The Scale of Unpaid Superannuation
The statistics surrounding unpaid superannuation are alarming. In 2020-21, the ATO issued just under 10,000 penalties for non-payment of super. Even so, over 80% of unpaid superannuation is never recovered each year. The ATO’s enforcement efforts in that timeframe led to $659 million in unpaid super being paid and $300 million in enforced penalties.
During the meeting, Super Members Council member Misha Schubert underlined how urgent the issue is. She doggedly exposed the truth that every week in Australia, about $100 million that is due to workers in superannuation just doesn’t make it to their accounts.
“Every week in Australia, $100 million that is owed to workers in super does not make it into their super accounts,” – Misha Schubert.
Schubert pressed the ATO to increase compliance and debt recovery measures. This is a necessary step in making sure Australian workers get all the superannuation they’ve earned and are entitled to. She cautioned that the majority of businesses do fulfill their requirements but added that far too many do not.
“The size and scale of that challenge is shocking, and there needs to be further uplift in the proactive efforts to recover that money for workers,” Schubert added.
Potential Solutions and Legislative Changes
Recognizing these persistent struggles, advocates are pushing for legislation like payday super. If passed into law, this proposed Responsible Employers Payment Initiative would mandate employers deposit superannuation contributions with each payday.
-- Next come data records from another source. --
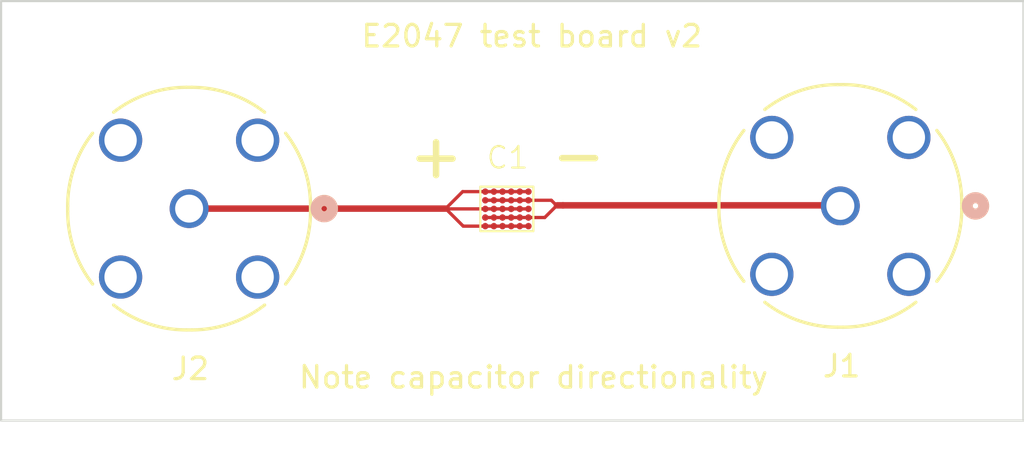
<source format=kicad_pcb>
(kicad_pcb (version 20221018) (generator pcbnew)

  (general
    (thickness 1.6)
  )

  (paper "A4")
  (layers
    (0 "F.Cu" signal)
    (31 "B.Cu" signal)
    (32 "B.Adhes" user "B.Adhesive")
    (33 "F.Adhes" user "F.Adhesive")
    (34 "B.Paste" user)
    (35 "F.Paste" user)
    (36 "B.SilkS" user "B.Silkscreen")
    (37 "F.SilkS" user "F.Silkscreen")
    (38 "B.Mask" user)
    (39 "F.Mask" user)
    (40 "Dwgs.User" user "User.Drawings")
    (41 "Cmts.User" user "User.Comments")
    (42 "Eco1.User" user "User.Eco1")
    (43 "Eco2.User" user "User.Eco2")
    (44 "Edge.Cuts" user)
    (45 "Margin" user)
    (46 "B.CrtYd" user "B.Courtyard")
    (47 "F.CrtYd" user "F.Courtyard")
    (48 "B.Fab" user)
    (49 "F.Fab" user)
    (50 "User.1" user)
    (51 "User.2" user)
    (52 "User.3" user)
    (53 "User.4" user)
    (54 "User.5" user)
    (55 "User.6" user)
    (56 "User.7" user)
    (57 "User.8" user)
    (58 "User.9" user)
  )

  (setup
    (pad_to_mask_clearance 0)
    (pcbplotparams
      (layerselection 0x00010fc_ffffffff)
      (plot_on_all_layers_selection 0x0000000_00000000)
      (disableapertmacros false)
      (usegerberextensions false)
      (usegerberattributes true)
      (usegerberadvancedattributes true)
      (creategerberjobfile true)
      (dashed_line_dash_ratio 12.000000)
      (dashed_line_gap_ratio 3.000000)
      (svgprecision 4)
      (plotframeref false)
      (viasonmask false)
      (mode 1)
      (useauxorigin false)
      (hpglpennumber 1)
      (hpglpenspeed 20)
      (hpglpendiameter 15.000000)
      (dxfpolygonmode true)
      (dxfimperialunits true)
      (dxfusepcbnewfont true)
      (psnegative false)
      (psa4output false)
      (plotreference true)
      (plotvalue true)
      (plotinvisibletext false)
      (sketchpadsonfab false)
      (subtractmaskfromsilk false)
      (outputformat 1)
      (mirror false)
      (drillshape 1)
      (scaleselection 1)
      (outputdirectory "")
    )
  )

  (net 0 "")
  (net 1 "Net-(C1-Pad1)")
  (net 2 "Net-(C1-Pad2)")

  (footprint "Custom:CONN_112404_AMP" (layer "F.Cu") (at 129.2606 69.7992))

  (footprint "Custom:EC2047 parallel" (layer "F.Cu") (at 143.9832 70.612))

  (footprint "Custom:CONN_112404_AMP" (layer "F.Cu") (at 159.4358 69.6722))

  (gr_rect (start 120.5484 60.1726) (end 167.9194 79.629)
    (stroke (width 0.1) (type default)) (fill none) (layer "Edge.Cuts") (tstamp 8a35caa0-ab53-4e5c-abd1-5685bfb82671))
  (gr_text "Note capacitor directionality" (at 134.2644 78.2066) (layer "F.SilkS") (tstamp 1ec45f15-fd77-4750-ad35-be815b3d25f7)
    (effects (font (size 1 1) (thickness 0.15)) (justify left bottom))
  )
  (gr_text "E2047 test board v2" (at 137.16 62.3824) (layer "F.SilkS") (tstamp 2329433d-597c-4d8e-b97e-8dde3e82526a)
    (effects (font (size 1 1) (thickness 0.15)) (justify left bottom))
  )
  (gr_text "-" (at 145.8722 68.4784) (layer "F.SilkS") (tstamp 5ab401d7-5818-4e61-827e-1b23c4629f71)
    (effects (font (size 2 2) (thickness 0.3)) (justify left bottom))
  )
  (gr_text "+" (at 139.2682 68.5038) (layer "F.SilkS") (tstamp 5dcdfaf6-2be5-41b1-91df-f33391518e98)
    (effects (font (size 2 2) (thickness 0.3)) (justify left bottom))
  )

  (segment (start 141.1606 69.812) (end 141.1478 69.7992) (width 0.15) (layer "F.Cu") (net 1) (tstamp 0c2c7160-4ce5-481f-bb24-e843a5f9c30a))
  (segment (start 144.9832 70.612) (end 142.9832 70.612) (width 0.1524) (layer "F.Cu") (net 1) (tstamp 3feb5c33-e30b-4fe1-9a18-2788d23ac9ab))
  (segment (start 141.224 69.723) (end 141.1478 69.7992) (width 0.15) (layer "F.Cu") (net 1) (tstamp 85c19060-3959-4bb7-998f-923aa45fa6e7))
  (segment (start 141.1478 69.7992) (end 129.2606 69.7992) (width 0.3) (layer "F.Cu") (net 1) (tstamp 89210ab8-7820-416e-a159-bc3935d49920))
  (segment (start 144.9832 69.812) (end 142.9832 69.812) (width 0.1524) (layer "F.Cu") (net 1) (tstamp ab80561c-1198-4bbe-ae48-7568e68e2508))
  (segment (start 141.9606 70.612) (end 141.1606 69.812) (width 0.1524) (layer "F.Cu") (net 1) (tstamp b2cdde18-7db5-426e-aa22-5b3c9ef807ca))
  (segment (start 142.9832 70.612) (end 141.9606 70.612) (width 0.1524) (layer "F.Cu") (net 1) (tstamp d1e29b6d-b5a3-4552-a178-b019a9984e0d))
  (segment (start 142.9832 69.812) (end 141.1606 69.812) (width 0.1524) (layer "F.Cu") (net 1) (tstamp d927dfd3-7043-4f4b-942e-62aeedac3c05))
  (segment (start 141.935 69.012) (end 141.224 69.723) (width 0.1524) (layer "F.Cu") (net 1) (tstamp db0f2c84-bbd3-4625-ad7c-c1e1cbbd92d3))
  (segment (start 144.9832 69.012) (end 142.9832 69.012) (width 0.1524) (layer "F.Cu") (net 1) (tstamp e62a9ad7-6ed4-444a-854e-a5df71e6fc0d))
  (segment (start 142.9832 69.012) (end 141.935 69.012) (width 0.1524) (layer "F.Cu") (net 1) (tstamp f7d47954-302c-418c-ad83-5e65e33d5ac7))
  (segment (start 142.9832 69.412) (end 146.0438 69.412) (width 0.1524) (layer "F.Cu") (net 2) (tstamp 063549c7-bf24-4727-bb91-afb7dad264f1))
  (segment (start 146.5834 69.6468) (end 159.4104 69.6468) (width 0.3) (layer "F.Cu") (net 2) (tstamp 0c06761e-543f-4743-8bfc-328dbacf5062))
  (segment (start 146.304 69.6468) (end 146.5834 69.6468) (width 0.3) (layer "F.Cu") (net 2) (tstamp 1471b8b2-aa1f-4006-aef3-2e4cc7756411))
  (segment (start 146.0438 69.412) (end 146.2786 69.6468) (width 0.1524) (layer "F.Cu") (net 2) (tstamp 6244a8d1-88c6-4520-bfc3-66072dee64df))
  (segment (start 159.4104 69.6468) (end 159.4358 69.6722) (width 0.15) (layer "F.Cu") (net 2) (tstamp 70e8a793-1542-45ed-8c9a-c9839a853a63))
  (segment (start 146.2786 69.6468) (end 146.5834 69.6468) (width 0.15) (layer "F.Cu") (net 2) (tstamp 8f3b584d-34dd-47ea-9086-ce3c0ecd00fc))
  (segment (start 145.7388 70.212) (end 146.304 69.6468) (width 0.1524) (layer "F.Cu") (net 2) (tstamp ea02b5ae-22de-4105-8710-dae4e91ddd29))
  (segment (start 142.9832 70.212) (end 145.7388 70.212) (width 0.1524) (layer "F.Cu") (net 2) (tstamp ecf62e1a-67eb-47c2-b43f-e14448640ce1))

)

</source>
This is perhaps why Gabrielle Marchetti of JobWatch warmly welcomed Victoria’s potential reform, arguing that it would have a big impact on increasing compliance.
Unfortunately, these practices are still not enough to protect workers from falling into financial danger. Trent Lund pointed out how some businesses depend on employee super contributions to make their own cash flow crunches go away. He likened this practice to betting with employees’ long-term savings.
“It’s gambling because you’re actually using working capital which is not yours — it’s actually an employee’s future super,” – Trent Lund.
From 1 July, the SG rate will rise from 11.5% to 12%. This new development will impact the way in which companies handle their super payments. Advocates hope that this change will motivate employers to do more to comply with their super obligations.
From JobWatch’s experience, key industries where workers report unpaid super are hospitality, construction, retail and cleaning. These are sectors where the biggest problems lie in compliance and enforcement of superannuation rights.
“In JobWatch’s experience, the industries typically that people are calling us about unpaid super would be hospitality, construction, retail and cleaning,” – Gabrielle Marchetti.